How to define an annual payment
The recent case of Hargreaves Lansdown Asset Management Ltd (HL) (TC06383), turned on the definition of ‘annual payments’.
HL is a major player in the financial services world. Its customers can invest in a wide range of external fund providers through HL’s administration system. The fund providers levy an annual management charge (AMC) as a percentage of the client’s fund value, which is usually collected directly from the fund rather than being directly billed to the investor. The fund providers also pay HL a rebate of part of the clients’ AMC.
HL pays the entire rebate to its clients as a monthly ‘loyalty bonus’, as it is required to do so by the Financial Conduct Authority. HL argued that the loyalty bonus does not amount to annual payments.
HMRC argued that these loyalty bonuses constituted ‘trail commission’, as defined Brief 04/2013, which sets the view that such sums are annual payments and should be taxed as such from March 2013. This would enable HMRC to assess HL under ITTOIA 2005 s 957 to collect substantial tax which it considered should have been withheld at source by HL.

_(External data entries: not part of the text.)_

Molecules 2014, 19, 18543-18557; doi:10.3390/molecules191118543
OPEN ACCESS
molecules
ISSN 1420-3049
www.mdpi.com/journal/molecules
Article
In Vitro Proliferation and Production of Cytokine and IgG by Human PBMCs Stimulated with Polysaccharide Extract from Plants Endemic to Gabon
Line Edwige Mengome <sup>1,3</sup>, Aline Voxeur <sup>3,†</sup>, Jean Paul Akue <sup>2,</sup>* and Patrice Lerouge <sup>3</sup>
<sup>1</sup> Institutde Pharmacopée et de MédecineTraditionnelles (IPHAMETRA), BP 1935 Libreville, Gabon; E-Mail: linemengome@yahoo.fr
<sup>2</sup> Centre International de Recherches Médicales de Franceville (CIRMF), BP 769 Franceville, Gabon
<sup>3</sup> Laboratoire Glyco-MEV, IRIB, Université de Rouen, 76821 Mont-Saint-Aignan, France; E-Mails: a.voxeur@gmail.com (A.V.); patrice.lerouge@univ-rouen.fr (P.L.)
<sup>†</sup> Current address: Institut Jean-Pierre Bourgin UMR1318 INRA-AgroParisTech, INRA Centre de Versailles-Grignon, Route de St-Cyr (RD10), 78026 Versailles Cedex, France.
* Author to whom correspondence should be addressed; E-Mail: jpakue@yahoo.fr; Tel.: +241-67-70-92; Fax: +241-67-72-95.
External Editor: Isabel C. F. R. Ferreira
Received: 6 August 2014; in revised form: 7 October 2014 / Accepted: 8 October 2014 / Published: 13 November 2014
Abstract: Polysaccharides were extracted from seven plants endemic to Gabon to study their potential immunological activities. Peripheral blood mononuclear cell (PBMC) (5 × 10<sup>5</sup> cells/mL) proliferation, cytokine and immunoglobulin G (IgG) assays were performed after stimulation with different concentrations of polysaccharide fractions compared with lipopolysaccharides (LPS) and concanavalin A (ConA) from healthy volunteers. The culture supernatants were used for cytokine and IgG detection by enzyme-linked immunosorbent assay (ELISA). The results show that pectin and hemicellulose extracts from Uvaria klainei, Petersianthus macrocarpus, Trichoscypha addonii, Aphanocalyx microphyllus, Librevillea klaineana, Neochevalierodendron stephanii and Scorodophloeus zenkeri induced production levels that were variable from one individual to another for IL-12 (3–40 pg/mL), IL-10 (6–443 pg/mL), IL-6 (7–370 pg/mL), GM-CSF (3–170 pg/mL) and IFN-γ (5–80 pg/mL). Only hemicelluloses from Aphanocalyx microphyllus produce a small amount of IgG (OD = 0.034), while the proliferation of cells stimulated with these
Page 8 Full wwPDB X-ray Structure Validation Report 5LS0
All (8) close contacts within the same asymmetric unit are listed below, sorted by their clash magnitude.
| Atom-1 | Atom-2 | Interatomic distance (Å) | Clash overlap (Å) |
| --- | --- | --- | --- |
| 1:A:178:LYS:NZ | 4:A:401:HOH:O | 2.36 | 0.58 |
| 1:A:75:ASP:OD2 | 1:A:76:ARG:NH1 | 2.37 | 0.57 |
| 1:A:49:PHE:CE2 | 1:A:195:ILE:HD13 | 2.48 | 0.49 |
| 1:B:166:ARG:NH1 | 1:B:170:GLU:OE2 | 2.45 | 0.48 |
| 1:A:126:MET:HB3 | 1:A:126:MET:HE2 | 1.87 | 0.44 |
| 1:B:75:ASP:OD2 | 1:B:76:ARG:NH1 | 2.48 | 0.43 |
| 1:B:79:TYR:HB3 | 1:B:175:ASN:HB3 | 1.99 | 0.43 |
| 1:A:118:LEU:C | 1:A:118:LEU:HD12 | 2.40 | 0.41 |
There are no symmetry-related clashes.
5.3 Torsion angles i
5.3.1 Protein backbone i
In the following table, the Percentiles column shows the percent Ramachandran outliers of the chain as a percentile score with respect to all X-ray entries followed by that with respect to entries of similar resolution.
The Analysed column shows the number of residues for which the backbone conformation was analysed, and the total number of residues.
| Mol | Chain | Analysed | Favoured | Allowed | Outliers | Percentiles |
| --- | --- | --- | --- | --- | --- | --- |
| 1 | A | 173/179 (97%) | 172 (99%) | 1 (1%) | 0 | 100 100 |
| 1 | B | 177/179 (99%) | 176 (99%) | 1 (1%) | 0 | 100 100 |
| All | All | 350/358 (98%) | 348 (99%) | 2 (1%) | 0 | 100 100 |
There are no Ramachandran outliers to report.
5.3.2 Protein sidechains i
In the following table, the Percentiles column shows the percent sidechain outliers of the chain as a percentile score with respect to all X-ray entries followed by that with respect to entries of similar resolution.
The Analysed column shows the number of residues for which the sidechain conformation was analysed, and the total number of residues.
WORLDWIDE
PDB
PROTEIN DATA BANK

What is an annual payment?
There is no statutory definition, so the judge reviewed the case law. An annual payment, he found, has four characteristics, all of which must be satisfied:
1. Payable under a legal obligation
The terms and conditions which HL held out to customers were, the judge said, sufficient to represent an offer (to pay the bonus) capable of acceptance (by satisfying HL’s criteria). This is the traditional essence of a contract, so no help for HL there. One-nil to HMRC.
2. Capable of recurrence
One of the first things a student of tax learns about annual payments is that they don’t have to be paid annually. ITTOIA 2005 s 683(3) specifies that the frequency of payment is not a factor in determining whether payments are annual. All that is necessary is that the payments may continue beyond the year (even if they end up failing to!).

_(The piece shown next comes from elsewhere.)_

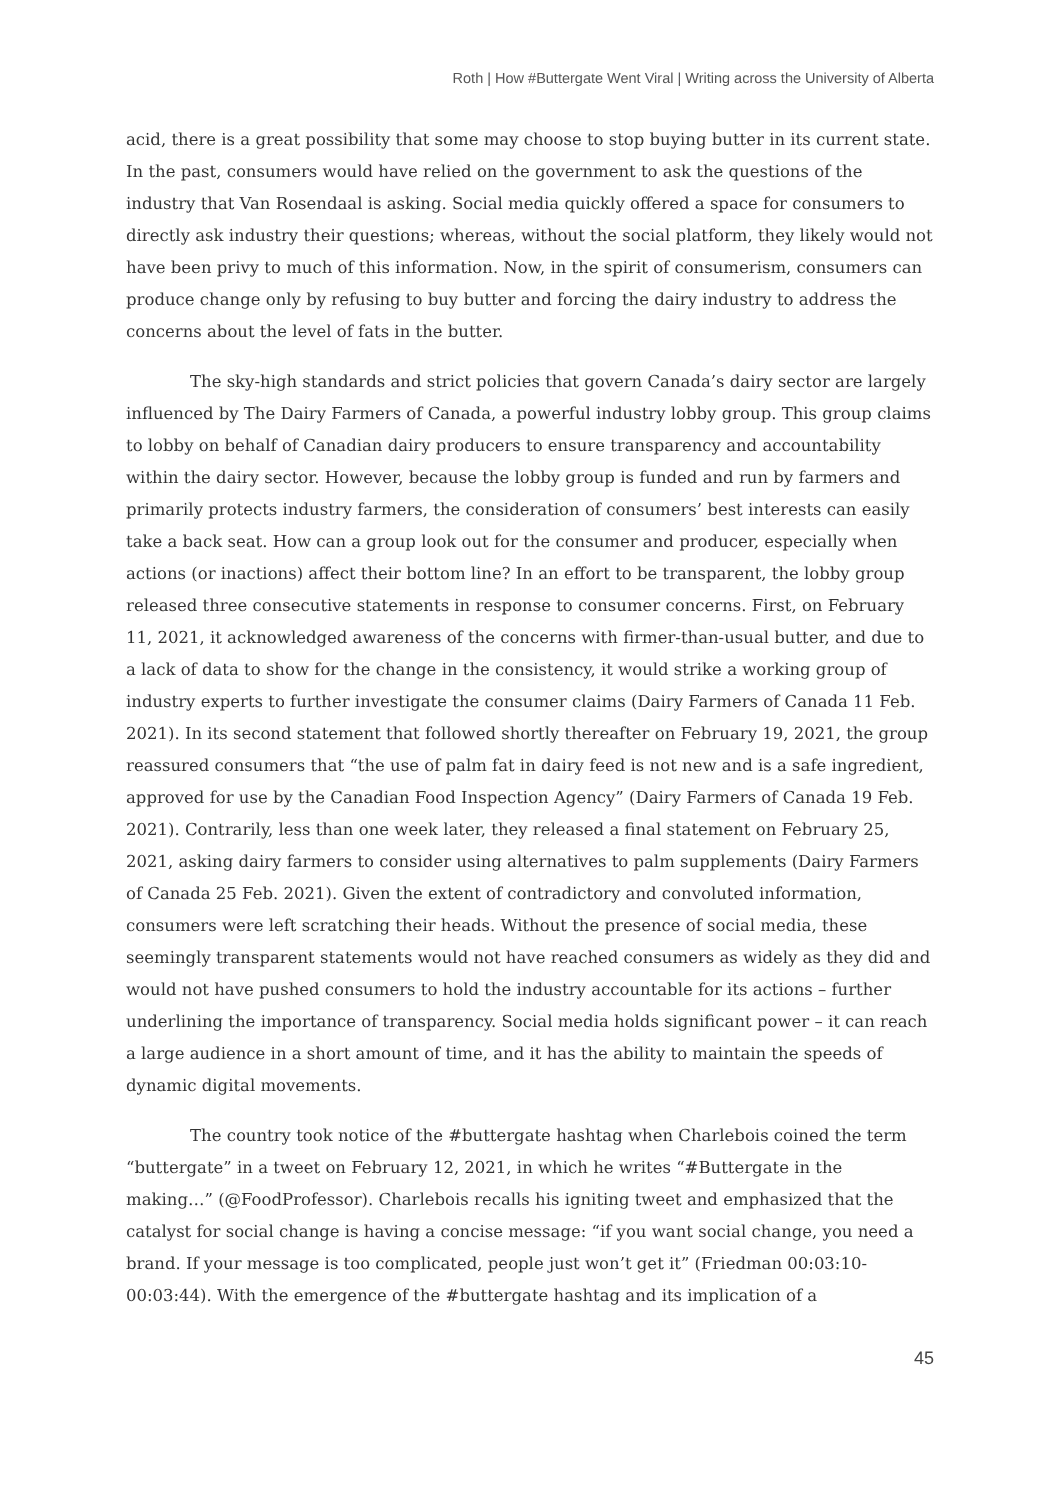Roth | How #Buttergate Went Viral | Writing across the University of Alberta
acid, there is a great possibility that some may choose to stop buying butter in its current state. In the past, consumers would have relied on the government to ask the questions of the industry that Van Rosendaal is asking. Social media quickly offered a space for consumers to directly ask industry their questions; whereas, without the social platform, they likely would not have been privy to much of this information. Now, in the spirit of consumerism, consumers can produce change only by refusing to buy butter and forcing the dairy industry to address the concerns about the level of fats in the butter.
The sky-high standards and strict policies that govern Canada’s dairy sector are largely influenced by The Dairy Farmers of Canada, a powerful industry lobby group. This group claims to lobby on behalf of Canadian dairy producers to ensure transparency and accountability within the dairy sector. However, because the lobby group is funded and run by farmers and primarily protects industry farmers, the consideration of consumers’ best interests can easily take a back seat. How can a group look out for the consumer and producer, especially when actions (or inactions) affect their bottom line? In an effort to be transparent, the lobby group released three consecutive statements in response to consumer concerns. First, on February 11, 2021, it acknowledged awareness of the concerns with firmer-than-usual butter, and due to a lack of data to show for the change in the consistency, it would strike a working group of industry experts to further investigate the consumer claims (Dairy Farmers of Canada 11 Feb. 2021). In its second statement that followed shortly thereafter on February 19, 2021, the group reassured consumers that “the use of palm fat in dairy feed is not new and is a safe ingredient, approved for use by the Canadian Food Inspection Agency” (Dairy Farmers of Canada 19 Feb. 2021). Contrarily, less than one week later, they released a final statement on February 25, 2021, asking dairy farmers to consider using alternatives to palm supplements (Dairy Farmers of Canada 25 Feb. 2021). Given the extent of contradictory and convoluted information, consumers were left scratching their heads. Without the presence of social media, these seemingly transparent statements would not have reached consumers as widely as they did and would not have pushed consumers to hold the industry accountable for its actions – further underlining the importance of transparency. Social media holds significant power – it can reach a large audience in a short amount of time, and it has the ability to maintain the speeds of dynamic digital movements.
The country took notice of the #buttergate hashtag when Charlebois coined the term “buttergate” in a tweet on February 12, 2021, in which he writes “#Buttergate in the making…” (@FoodProfessor). Charlebois recalls his igniting tweet and emphasized that the catalyst for social change is having a concise message: “if you want social change, you need a brand. If your message is too complicated, people just won’t get it” (Friedman 00:03:10-00:03:44). With the emergence of the #buttergate hashtag and its implication of a
45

Even though HL claimed they had a right to reduce bonus payments to nil, the simple facts were that the payments not only could recur but verifiably had recurred. Two-nil to HMRC.
3. Constitutes income and not capital
HL fully accepted that the bonus payments were of an income nature. Three-nil to HMRC.
4. Represents “pure income profit”
The judge looked at a number of arguments and precedents in an attempt to clarify the rather archaic phrase ‘pure income profit’. These say it must either be in the nature of bounty or taxable without adjustment (by analogy with traders, profit rather than turnover). According to HL, a client had to do something to ‘earn’ the loyalty bonus – ie paid their AMC and not sold their investment in the last month. The judge felt that those conditions were not of themselves onerous enough to prevent the bonus being pure income profit. You might think this amounted to four-nil to HMRC, but...
The final outcome
In the end, this case did not turn on either side’s chosen arguments. The judge instead examined the relationship between the bonus and the AMC. He concluded: “The loyalty bonus is a mechanism for reducing net cost, nothing more and nothing less.”
The loyalty bonus, being simply a cost reduction, is not an annual payment, and in fact, it is not taxable at all – no more than 10p off a loaf in Sainsbury’s is taxable income of the shopper!
More generally, we are reminded of the four necessary steps to define an annual payment.